» **Text**
· · · · ·

Ohne gesellschaftliches Leben erhalten freie Medienschaffende keine Aufträge.

Medien in Zeiten von Corona – 26.03.2020

Die Corona-Krise trifft auch Medienschaffende hart

Auch für freie Medienschaffende sind die Folgen der Corona-Pandemie verheerend. impressum und syndicom wenden sich deshalb mit weiteren Verbänden an das Bundesamt für Sozialversicherungen.

Freischaffende und Selbständigerwerbende in Medien- und Kreativberufen haben im Moment kaum noch Einkommen. Die Aufträge brechen weg, neue erhalten sie keine. Aktuell erhalten diese Personen nach den gesprochenen Massnahmen des Bundes nur dann eine Erwerbsersatzentschädigung, wenn sie wegen einer Quarantänemassnahme ihre Erwerbstätigkeit unterbrechen mussten oder aufgrund fehlender Fremdbetreuung ihrer Kinder nicht mehr arbeiten können. Allenfalls erhalten sie Nothilfe, falls sie in den Geltungsbereich der Kulturschaffenden fallen und darüber hinaus Verlust und Absage von Aufträgen aufgrund der Coronavirus-Massnahmen nachweisen können. Diese unmittelbare Vorraussetzung ist in den wenigsten Fällen gegeben. Klar ist hingegen: Viele Freischaffende und Selbständigerwerbende in Medien- oder Kreativberufen erhalten kaum noch neue Aufträge, seit die Coronavirus-Massnahmen in Kraft sind. Wenn das gesellschaftliche Leben zum Stillstand kommt, gibt es auch für viele freischaffende Fotografinnen, Journalisten, Grafikerinnen keine Arbeit mehr.

Eine Ausweitung des Geltungsbereiches sichert Existenzen

Der Bund werde daher aufgefordert, die Massnahmen für Selbständigerwerbende und Freischaffende im Kulturbereich für diese Notsituation so zu konkretisieren, dass auch Menschen in Medien- und Kreativberufen jene Hilfe erhalten würden, die sie unmittelbar benötigten, so die Verbände. Des Weiteren muss die Geltungsdauer vom 28. Februar auf mindestens zwei Monate nach Beendigung der Corona-Massnahmen ausgedehnt werden, um alle Ausfälle abzudecken. Nur so kann die Schweiz verhindern, dass diese Branchen nachhaltigen wirtschaftlichen Schaden erleiden, Freischaffende und Selbständige zahlungsunfähig und in den (Privat-)Konkurs schlittern würden.

Im Namen und Auftrag der folgenden Organisationen:

Illustratorinnen und Illustratoren Schweiz, impressum – Die Schweizer JournalistInnen, Schweizer Berufsfotografen und Filmgestalter SBF, Schweizer Syndikat Medienschaffender SSM, Schweizerischer Werkbund SWB, Swiss Graphic Designers SGD, Union Suisse des Photographes Professionnels USPP,  vfg – vereinigung fotografischer gestalterInnen und syndicom – Gewerkschaft Medien und Kommunikation.

· · · · ·

» **Die Daten**
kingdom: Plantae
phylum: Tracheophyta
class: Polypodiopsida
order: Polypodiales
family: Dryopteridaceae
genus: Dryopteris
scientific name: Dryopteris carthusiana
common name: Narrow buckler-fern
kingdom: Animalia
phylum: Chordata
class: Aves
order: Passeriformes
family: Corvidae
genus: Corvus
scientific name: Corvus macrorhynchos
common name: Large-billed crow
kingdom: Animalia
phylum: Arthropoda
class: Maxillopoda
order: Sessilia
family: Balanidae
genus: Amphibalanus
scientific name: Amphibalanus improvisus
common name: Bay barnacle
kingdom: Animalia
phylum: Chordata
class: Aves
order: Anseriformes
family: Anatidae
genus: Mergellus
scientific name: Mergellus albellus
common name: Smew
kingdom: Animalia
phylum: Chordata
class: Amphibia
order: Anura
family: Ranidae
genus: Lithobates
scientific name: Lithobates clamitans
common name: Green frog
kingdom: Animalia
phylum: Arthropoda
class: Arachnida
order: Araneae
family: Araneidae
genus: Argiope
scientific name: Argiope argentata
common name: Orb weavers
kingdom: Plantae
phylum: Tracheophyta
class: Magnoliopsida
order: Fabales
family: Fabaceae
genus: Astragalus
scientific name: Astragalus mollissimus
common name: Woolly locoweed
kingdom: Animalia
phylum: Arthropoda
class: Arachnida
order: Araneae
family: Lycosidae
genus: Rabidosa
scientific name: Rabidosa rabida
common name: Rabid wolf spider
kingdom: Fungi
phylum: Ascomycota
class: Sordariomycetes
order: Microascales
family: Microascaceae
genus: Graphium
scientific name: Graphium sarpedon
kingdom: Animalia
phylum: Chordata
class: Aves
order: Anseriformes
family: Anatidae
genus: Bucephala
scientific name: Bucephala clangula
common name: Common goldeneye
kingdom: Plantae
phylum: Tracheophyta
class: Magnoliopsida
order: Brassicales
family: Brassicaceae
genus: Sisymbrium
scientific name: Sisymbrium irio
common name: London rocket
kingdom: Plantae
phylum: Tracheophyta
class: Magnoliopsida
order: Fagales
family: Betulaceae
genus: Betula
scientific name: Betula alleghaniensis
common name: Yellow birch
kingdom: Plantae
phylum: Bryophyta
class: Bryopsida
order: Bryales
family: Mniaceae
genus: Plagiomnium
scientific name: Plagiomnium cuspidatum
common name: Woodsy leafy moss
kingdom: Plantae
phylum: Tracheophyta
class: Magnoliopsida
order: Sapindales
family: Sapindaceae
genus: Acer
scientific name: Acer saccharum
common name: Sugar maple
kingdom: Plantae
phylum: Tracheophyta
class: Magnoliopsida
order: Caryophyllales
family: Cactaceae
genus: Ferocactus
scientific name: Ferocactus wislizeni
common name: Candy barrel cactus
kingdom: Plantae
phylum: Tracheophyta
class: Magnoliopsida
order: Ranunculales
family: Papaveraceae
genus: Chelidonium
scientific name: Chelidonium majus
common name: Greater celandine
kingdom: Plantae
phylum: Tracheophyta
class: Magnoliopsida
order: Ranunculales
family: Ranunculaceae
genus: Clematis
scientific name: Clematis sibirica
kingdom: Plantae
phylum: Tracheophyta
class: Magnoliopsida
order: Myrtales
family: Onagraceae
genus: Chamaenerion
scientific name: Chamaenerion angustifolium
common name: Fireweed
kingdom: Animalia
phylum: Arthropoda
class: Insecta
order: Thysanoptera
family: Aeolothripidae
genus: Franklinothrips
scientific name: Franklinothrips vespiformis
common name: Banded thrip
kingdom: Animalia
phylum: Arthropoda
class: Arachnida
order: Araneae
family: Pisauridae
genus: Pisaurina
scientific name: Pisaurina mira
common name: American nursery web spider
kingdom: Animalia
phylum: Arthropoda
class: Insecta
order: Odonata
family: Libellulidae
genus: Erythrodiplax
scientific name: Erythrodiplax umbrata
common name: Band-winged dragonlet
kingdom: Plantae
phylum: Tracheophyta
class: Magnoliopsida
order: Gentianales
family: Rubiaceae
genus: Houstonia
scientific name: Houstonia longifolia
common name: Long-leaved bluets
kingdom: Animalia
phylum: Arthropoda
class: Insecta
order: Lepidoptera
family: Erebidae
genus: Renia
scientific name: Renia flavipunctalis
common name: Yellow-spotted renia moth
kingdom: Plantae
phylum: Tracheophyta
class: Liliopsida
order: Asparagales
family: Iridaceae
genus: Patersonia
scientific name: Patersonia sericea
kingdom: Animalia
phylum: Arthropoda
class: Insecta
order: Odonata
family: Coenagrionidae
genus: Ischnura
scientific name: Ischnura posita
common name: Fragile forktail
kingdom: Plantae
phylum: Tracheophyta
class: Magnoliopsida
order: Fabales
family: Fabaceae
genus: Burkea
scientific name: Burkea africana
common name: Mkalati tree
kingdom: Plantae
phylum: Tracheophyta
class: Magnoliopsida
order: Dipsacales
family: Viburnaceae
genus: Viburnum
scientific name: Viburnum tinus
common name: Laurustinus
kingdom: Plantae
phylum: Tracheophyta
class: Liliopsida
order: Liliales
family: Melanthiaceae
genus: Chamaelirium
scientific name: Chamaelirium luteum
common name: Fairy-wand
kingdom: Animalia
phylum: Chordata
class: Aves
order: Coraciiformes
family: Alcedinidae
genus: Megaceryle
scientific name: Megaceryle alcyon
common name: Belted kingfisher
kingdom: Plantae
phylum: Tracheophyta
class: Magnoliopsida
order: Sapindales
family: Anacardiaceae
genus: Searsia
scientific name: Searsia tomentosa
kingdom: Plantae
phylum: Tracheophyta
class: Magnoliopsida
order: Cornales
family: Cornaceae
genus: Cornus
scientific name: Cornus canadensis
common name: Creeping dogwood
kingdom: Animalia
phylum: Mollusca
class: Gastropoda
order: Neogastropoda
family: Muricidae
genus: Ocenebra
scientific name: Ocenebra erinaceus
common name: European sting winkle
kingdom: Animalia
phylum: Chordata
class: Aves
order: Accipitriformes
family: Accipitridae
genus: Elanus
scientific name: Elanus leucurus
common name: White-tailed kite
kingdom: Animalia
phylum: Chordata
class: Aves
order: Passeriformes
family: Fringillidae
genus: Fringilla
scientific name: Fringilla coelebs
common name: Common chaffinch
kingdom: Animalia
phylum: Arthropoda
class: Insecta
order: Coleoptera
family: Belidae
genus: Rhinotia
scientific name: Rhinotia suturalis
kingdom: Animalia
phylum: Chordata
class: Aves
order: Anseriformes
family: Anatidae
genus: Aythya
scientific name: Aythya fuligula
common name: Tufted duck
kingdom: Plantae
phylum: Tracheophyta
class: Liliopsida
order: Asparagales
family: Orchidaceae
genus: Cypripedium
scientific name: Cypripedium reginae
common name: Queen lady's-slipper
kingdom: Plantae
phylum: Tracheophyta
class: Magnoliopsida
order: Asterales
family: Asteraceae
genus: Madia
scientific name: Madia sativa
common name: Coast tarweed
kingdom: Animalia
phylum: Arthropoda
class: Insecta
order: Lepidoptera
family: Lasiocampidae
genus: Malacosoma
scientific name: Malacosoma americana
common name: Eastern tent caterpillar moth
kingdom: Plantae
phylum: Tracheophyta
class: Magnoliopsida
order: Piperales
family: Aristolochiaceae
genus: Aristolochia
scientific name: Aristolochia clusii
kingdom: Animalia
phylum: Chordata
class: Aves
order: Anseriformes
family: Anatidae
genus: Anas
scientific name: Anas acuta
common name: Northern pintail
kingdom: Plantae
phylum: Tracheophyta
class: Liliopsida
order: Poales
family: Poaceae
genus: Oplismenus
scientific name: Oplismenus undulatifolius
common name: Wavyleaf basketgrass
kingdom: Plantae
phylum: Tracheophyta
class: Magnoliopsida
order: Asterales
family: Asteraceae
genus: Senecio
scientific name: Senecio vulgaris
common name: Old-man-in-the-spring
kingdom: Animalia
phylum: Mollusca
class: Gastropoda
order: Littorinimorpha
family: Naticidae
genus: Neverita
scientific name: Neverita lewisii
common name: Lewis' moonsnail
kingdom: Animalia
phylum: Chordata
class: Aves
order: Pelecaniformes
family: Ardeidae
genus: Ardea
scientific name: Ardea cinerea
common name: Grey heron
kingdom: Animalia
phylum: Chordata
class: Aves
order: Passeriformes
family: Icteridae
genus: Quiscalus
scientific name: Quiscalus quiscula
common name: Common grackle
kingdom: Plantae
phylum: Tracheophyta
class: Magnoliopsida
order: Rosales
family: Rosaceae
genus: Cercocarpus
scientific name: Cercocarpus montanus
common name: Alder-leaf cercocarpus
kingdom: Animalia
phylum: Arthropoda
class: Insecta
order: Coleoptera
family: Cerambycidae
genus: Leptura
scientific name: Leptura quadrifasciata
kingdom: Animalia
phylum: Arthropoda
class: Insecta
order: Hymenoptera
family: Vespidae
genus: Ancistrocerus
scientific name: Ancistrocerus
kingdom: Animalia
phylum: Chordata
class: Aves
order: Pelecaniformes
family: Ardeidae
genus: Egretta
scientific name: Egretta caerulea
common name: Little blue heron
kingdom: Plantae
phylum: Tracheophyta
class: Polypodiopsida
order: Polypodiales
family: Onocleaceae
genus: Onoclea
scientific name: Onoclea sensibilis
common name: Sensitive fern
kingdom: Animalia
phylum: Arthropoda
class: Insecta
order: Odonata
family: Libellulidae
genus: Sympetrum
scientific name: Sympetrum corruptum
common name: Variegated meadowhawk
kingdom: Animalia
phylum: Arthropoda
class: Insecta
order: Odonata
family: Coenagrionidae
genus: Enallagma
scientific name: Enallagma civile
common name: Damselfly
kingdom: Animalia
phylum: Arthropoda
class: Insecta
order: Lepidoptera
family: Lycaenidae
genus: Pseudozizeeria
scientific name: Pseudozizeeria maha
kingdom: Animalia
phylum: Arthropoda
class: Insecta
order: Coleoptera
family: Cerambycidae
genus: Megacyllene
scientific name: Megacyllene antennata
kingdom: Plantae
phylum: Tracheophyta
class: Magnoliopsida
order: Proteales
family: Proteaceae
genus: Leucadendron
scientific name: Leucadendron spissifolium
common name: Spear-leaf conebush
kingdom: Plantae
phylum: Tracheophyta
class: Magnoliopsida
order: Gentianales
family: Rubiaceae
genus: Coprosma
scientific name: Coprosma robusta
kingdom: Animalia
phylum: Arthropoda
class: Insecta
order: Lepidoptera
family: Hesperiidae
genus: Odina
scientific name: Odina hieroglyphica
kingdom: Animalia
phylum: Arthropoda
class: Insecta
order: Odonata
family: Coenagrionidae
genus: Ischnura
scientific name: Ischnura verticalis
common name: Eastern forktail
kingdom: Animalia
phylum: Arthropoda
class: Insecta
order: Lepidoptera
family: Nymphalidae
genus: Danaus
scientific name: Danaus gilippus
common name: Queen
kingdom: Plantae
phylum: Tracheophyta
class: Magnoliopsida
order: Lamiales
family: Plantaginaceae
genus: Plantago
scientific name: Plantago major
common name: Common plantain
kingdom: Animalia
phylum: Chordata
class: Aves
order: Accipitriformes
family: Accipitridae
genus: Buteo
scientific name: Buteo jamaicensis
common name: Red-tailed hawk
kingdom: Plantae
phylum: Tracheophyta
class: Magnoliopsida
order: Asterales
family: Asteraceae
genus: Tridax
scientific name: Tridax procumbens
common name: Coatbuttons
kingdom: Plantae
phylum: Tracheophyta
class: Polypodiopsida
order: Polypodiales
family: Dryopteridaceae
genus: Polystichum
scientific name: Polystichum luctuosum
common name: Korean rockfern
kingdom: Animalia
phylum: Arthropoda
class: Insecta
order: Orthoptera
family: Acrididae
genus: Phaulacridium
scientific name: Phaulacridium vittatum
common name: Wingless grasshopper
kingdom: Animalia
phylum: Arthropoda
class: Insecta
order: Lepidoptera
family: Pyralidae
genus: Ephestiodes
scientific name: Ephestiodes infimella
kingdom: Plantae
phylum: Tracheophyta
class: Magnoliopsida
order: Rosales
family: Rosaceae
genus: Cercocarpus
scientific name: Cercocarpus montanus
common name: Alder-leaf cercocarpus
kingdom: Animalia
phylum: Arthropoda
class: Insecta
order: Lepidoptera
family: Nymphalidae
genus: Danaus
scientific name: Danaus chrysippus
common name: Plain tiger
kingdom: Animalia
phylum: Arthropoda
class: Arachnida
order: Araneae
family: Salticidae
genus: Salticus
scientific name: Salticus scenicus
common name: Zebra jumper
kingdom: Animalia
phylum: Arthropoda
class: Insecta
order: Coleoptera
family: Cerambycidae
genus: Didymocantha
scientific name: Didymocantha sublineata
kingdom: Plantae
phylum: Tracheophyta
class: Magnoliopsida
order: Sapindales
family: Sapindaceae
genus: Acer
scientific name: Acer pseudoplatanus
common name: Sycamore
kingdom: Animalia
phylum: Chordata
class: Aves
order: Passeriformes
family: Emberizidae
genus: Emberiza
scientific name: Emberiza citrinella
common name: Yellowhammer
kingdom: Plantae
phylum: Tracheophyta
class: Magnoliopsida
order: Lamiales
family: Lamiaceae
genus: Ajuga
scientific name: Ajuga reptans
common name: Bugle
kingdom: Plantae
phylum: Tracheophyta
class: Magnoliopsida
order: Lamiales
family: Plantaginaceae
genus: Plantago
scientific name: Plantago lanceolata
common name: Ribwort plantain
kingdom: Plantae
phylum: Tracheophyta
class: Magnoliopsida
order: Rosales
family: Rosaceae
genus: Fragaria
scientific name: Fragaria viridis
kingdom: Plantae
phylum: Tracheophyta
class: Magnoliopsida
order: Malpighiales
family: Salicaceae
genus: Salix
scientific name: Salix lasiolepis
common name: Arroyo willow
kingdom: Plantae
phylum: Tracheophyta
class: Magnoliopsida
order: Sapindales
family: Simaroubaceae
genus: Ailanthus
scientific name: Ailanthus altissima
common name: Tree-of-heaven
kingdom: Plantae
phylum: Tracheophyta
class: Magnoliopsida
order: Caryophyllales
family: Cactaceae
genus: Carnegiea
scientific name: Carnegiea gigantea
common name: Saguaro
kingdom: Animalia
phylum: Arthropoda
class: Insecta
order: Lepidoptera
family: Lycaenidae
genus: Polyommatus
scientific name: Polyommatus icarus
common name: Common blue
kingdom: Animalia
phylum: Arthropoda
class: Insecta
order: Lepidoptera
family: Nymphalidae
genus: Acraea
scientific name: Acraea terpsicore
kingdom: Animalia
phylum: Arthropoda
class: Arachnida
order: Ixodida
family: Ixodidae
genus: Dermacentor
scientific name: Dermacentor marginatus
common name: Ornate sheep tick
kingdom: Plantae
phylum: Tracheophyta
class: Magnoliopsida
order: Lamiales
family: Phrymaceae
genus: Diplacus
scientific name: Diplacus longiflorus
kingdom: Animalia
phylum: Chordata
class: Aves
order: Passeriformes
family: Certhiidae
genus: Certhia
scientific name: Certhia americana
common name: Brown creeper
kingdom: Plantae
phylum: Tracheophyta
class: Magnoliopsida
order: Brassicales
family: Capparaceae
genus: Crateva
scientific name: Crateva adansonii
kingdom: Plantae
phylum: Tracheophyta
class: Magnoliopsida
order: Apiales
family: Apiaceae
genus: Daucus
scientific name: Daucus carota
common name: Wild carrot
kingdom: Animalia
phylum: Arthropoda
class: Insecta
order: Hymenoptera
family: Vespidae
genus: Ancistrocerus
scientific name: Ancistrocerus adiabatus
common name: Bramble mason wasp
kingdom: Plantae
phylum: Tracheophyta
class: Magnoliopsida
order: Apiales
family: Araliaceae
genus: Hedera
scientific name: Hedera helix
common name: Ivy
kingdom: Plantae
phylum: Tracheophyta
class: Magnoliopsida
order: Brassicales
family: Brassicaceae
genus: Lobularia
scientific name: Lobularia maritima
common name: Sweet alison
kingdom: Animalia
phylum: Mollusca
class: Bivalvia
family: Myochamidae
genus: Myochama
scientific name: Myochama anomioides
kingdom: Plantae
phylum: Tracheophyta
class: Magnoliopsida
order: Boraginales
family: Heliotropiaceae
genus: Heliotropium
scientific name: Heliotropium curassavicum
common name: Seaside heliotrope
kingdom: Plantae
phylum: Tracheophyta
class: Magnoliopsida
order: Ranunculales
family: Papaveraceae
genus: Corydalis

· · · · ·

» **Deine Aufgabe**
Beantworte die folgenden Fragen anhand des Textes und setze jede Antwort mit ihrem Buchstaben in eine eigene Zeile.
(a) An welches Bundesamt wenden sich impressum und syndicom zusammen mit weiteren Verbänden?
(b) In welchen zwei Fällen erhalten freischaffende und selbständigerwerbende Medienschaffende derzeit eine Erwerbsersatzentschädigung?
(c) Wie lange soll die Geltungsdauer der Massnahmen nach der Forderung der Verbände mindestens ausgedehnt werden?

» **Ausgabe**
(a) An das Bundesamt für Sozialversicherungen.
(b) Wenn sie wegen einer Quarantänemassnahme ihre Erwerbstätigkeit unterbrechen mussten oder wenn sie wegen fehlender Fremdbetreuung ihrer Kinder nicht mehr arbeiten können.
(c) Auf mindestens zwei Monate nach Beendigung der Corona-Massnahmen.